When things go up in price, people tend to shy away from spending the extra money. This does not exclude health care costs. The more money people have to pay, the less likely they are going to go to seek medical attention. 

“There is a lot of data showing that when you raise health care costs, people will receive less care,” Dr. Kimberly Rask, chief data officer at Alliant Health Solutions, wrote in an editorial accompanying the study. “But it doesn’t mean that they only stop unnecessary care. They will reduce both necessary and unnecessary care.”

“When patients have to pay more, they may pause, and they may not go in if they don’t think it’s that urgent,” says Nadereh Pourat, a professor of health policy and management at UCLA’s Fielding School of Public Health. But health problems can worsen, she adds. “You don’t want them to wait til things get really bad.”

The Benefits of Primary Doctor Visits

caucasian doctor checking a mans blood pressure.
Going to your primary doctor has many health benefits. They keep your health on the right track and help manage conditions.
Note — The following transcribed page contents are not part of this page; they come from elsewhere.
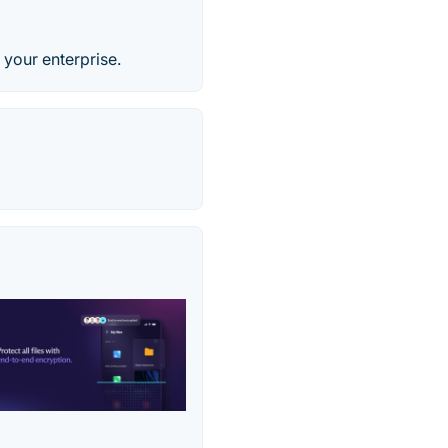
 your enterprise.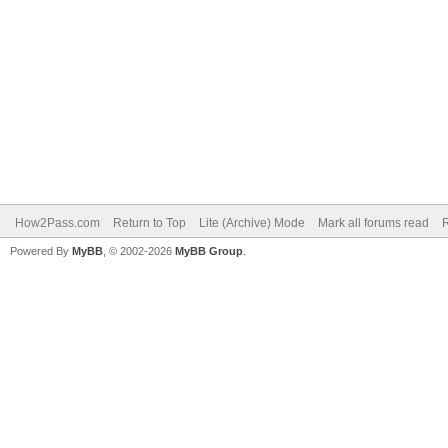
How2Pass.com
Return to Top
Lite (Archive) Mode
Mark all forums read
Powered By
MyBB
, © 2002-2026
MyBB Group
.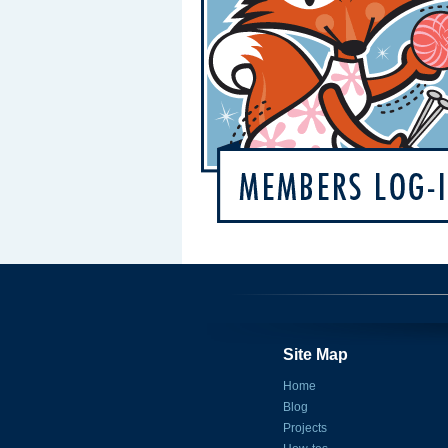
Site Map
Home
Blog
Projects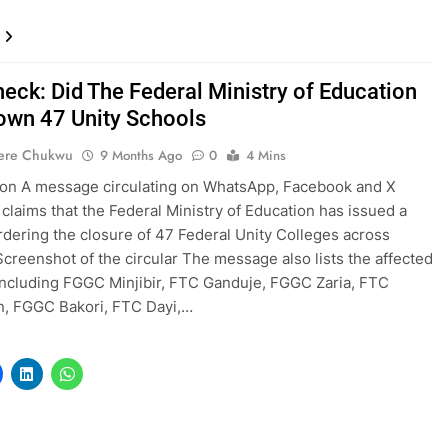
heck: Did The Federal Ministry of Education
own 47 Unity Schools
ere Chukwu
9 Months Ago
0
4 Mins
ion A message circulating on WhatsApp, Facebook and X
 claims that the Federal Ministry of Education has issued a
ordering the closure of 47 Federal Unity Colleges across
Screenshot of the circular The message also lists the affected
including FGGC Minjibir, FTC Ganduje, FGGC Zaria, FTC
n, FGGC Bakori, FTC Dayi,…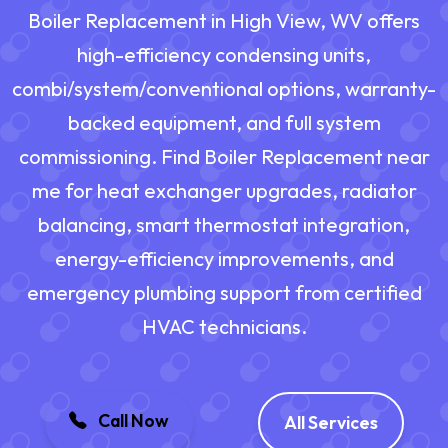
Boiler Replacement in High View, WV offers
high-efficiency condensing units,
combi/system/conventional options, warranty-
backed equipment, and full system
commissioning. Find Boiler Replacement near
me for heat exchanger upgrades, radiator
balancing, smart thermostat integration,
energy-efficiency improvements, and
emergency plumbing support from certified
HVAC technicians.
Call Now
All Services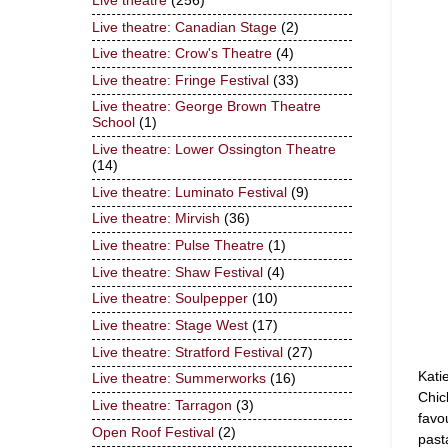
Live theatre
(256)
Live theatre: Canadian Stage
(2)
Live theatre: Crow's Theatre
(4)
Live theatre: Fringe Festival
(33)
Live theatre: George Brown Theatre
School
(1)
Live theatre: Lower Ossington Theatre
(14)
Live theatre: Luminato Festival
(9)
Live theatre: Mirvish
(36)
Live theatre: Pulse Theatre
(1)
Live theatre: Shaw Festival
(4)
Live theatre: Soulpepper
(10)
Live theatre: Stage West
(17)
Live theatre: Stratford Festival
(27)
Kati
Live theatre: Summerworks
(16)
Chic
Live theatre: Tarragon
(3)
favo
Open Roof Festival
(2)
past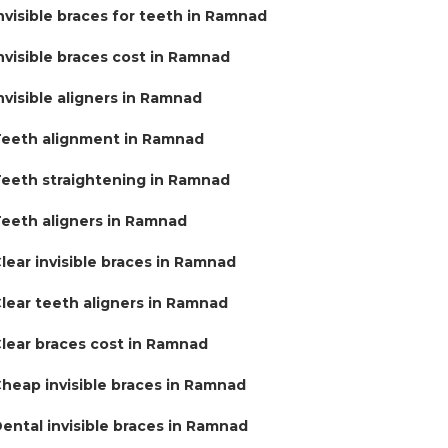
nvisible braces for teeth in Ramnad
nvisible braces cost in Ramnad
nvisible aligners in Ramnad
eeth alignment in Ramnad
eeth straightening in Ramnad
eeth aligners in Ramnad
lear invisible braces in Ramnad
lear teeth aligners in Ramnad
lear braces cost in Ramnad
heap invisible braces in Ramnad
ental invisible braces in Ramnad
A primary care doctor may be able to pick up on, and test for, an underlying problem that a person is unaware of. It can be harmful for people not to see their doctors at least one a year, especially if they have a chronic condition that needs to be managed, such as high blood pressure.

During your annual physical, your doctor will also go over your current medications. This is to determine whether they are working or whether changes need to be made to them. Doctors will also keep you from making the mistake of taking two medications together, which could cause a dangerous drug interaction.

“Primary care has all kinds of benefits,” says Dr. Ishani Ganguli, Harvard assistant professor of medicine and physician in general internal medicine and primary care at Brigham and Women’s Hospital. “Both for patients but also for populations,” Ganguli says. The research shows that people are more healthy when they see a primary care doctor for routine care. Where there are more primary care providers per capita, death rates drop for heart disease, cancer, stroke, and other illnesses. Not only do the death rates decrease, but life expectancy goes up.

Although health care costs are on the rise, it is still very important to visit your primary care doctor at least once a year. It is necessary to stay on top of your health, and live a longer life. At the very least, an annual visit will bring you peace of mind. In the most extreme cases, it could save your life.